• [ÉNONCÉ DE L'EXERCICE] Dans le texte sur la loi Waldeck-Rousseau, recopiez le passage qui commence aux mots "En effet, la" et s'arrête après "élu : Jules Grévy.", en changeant "Chambre des députés" en "Assemblée", s'il vous plaît.

Loi du 21 mars 1884 - Loi Waldeck-Rousseau
Commentaire de texte : Loi du 21 mars 1884 - Loi Waldeck-Rousseau. Recherche parmi 300 000+ dissertationsPar XaaaXX • 15 Février 2019 • Commentaire de texte • 3 001 Mots (13 Pages) • 2 706 Vues
Loi du 21 mars 1884 sur la liberté syndicale.
Le XIXe siècle marque une avancée importante dans l’histoire du syndicalisme. La loi du 21 mars 1884, appelée également loi Waldeck-Rousseau, légalise le syndicalisme en France. Les syndicats sont des associations de personnes dont le but est de défendre les droits et les intérêts sociaux, économiques et professionnels de ses adhérents.
La IIIème République, désormais bien en place à la fin des années 1870, après la crise du 16 mai 1877 et le retrait des monarchistes, entame une série de réformes s’inscrivant dans la lignée du programme de Belleville prononcé par Léon Gambetta en 1869.
En effet, la Chambre des députés, après les élections législatives de 1876, devient majoritairement républicaine. Mais ce n’est qu’en 1879, suite à la démission de Patrice de Mac-Mahon, qu’un premier vrai président de la République est élu : Jules Grévy.

• [MATÉRIEL FOURNI]
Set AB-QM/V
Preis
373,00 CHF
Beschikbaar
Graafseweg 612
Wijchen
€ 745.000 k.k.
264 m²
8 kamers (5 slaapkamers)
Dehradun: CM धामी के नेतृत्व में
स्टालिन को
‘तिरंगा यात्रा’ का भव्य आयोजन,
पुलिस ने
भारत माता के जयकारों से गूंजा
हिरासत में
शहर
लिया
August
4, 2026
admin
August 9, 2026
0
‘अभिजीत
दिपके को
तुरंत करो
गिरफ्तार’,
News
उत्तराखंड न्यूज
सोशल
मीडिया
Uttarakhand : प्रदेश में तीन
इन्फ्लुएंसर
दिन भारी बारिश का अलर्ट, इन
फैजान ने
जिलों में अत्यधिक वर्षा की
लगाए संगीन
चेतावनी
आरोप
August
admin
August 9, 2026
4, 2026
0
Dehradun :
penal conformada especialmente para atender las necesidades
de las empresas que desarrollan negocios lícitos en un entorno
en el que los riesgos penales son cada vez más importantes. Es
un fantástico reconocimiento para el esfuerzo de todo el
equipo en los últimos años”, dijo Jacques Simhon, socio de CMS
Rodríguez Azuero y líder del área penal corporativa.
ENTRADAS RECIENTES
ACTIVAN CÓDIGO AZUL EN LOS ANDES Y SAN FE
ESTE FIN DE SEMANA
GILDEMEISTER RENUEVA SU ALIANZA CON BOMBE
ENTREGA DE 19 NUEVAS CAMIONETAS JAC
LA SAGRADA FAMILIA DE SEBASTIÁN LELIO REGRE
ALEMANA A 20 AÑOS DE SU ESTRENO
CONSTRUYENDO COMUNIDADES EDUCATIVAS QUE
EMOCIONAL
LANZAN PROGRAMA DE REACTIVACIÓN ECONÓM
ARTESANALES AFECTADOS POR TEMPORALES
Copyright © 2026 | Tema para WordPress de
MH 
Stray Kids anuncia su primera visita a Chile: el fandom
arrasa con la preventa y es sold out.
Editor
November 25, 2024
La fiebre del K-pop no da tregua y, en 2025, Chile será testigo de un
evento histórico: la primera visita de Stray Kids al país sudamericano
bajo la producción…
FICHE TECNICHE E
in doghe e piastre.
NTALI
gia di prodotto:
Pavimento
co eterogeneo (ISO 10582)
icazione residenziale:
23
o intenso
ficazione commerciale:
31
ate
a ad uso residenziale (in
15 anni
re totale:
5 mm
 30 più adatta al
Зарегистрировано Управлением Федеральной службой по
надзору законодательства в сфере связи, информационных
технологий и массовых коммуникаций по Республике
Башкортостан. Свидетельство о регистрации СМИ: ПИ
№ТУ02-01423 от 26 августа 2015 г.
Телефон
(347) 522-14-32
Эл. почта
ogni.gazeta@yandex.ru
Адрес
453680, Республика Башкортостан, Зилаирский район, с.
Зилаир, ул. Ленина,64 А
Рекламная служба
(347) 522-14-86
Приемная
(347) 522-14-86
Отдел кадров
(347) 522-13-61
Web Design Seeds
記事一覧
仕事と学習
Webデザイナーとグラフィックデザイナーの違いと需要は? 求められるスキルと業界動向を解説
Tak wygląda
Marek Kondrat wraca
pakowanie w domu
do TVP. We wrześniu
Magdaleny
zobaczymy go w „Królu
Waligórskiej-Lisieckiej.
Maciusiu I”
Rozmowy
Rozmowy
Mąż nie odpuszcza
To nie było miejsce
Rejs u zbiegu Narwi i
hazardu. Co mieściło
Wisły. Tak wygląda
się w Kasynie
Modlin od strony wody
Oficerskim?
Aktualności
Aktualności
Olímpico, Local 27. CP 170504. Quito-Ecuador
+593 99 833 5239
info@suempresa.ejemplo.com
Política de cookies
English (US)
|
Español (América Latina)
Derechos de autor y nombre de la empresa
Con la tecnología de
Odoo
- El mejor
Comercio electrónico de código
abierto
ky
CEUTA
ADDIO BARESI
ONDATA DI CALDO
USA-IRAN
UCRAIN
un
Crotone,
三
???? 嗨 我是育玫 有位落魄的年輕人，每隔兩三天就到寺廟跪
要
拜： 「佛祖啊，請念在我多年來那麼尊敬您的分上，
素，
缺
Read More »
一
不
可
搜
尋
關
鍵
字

• [CORRIGÉ RÉDIGÉ]
En effet, la Assemblée, après les élections législatives de 1876, devient majoritairement républicaine. Mais ce n’est qu’en 1879, suite à la démission de Patrice de Mac-Mahon, qu’un premier vrai président de la République est élu : Jules Grévy.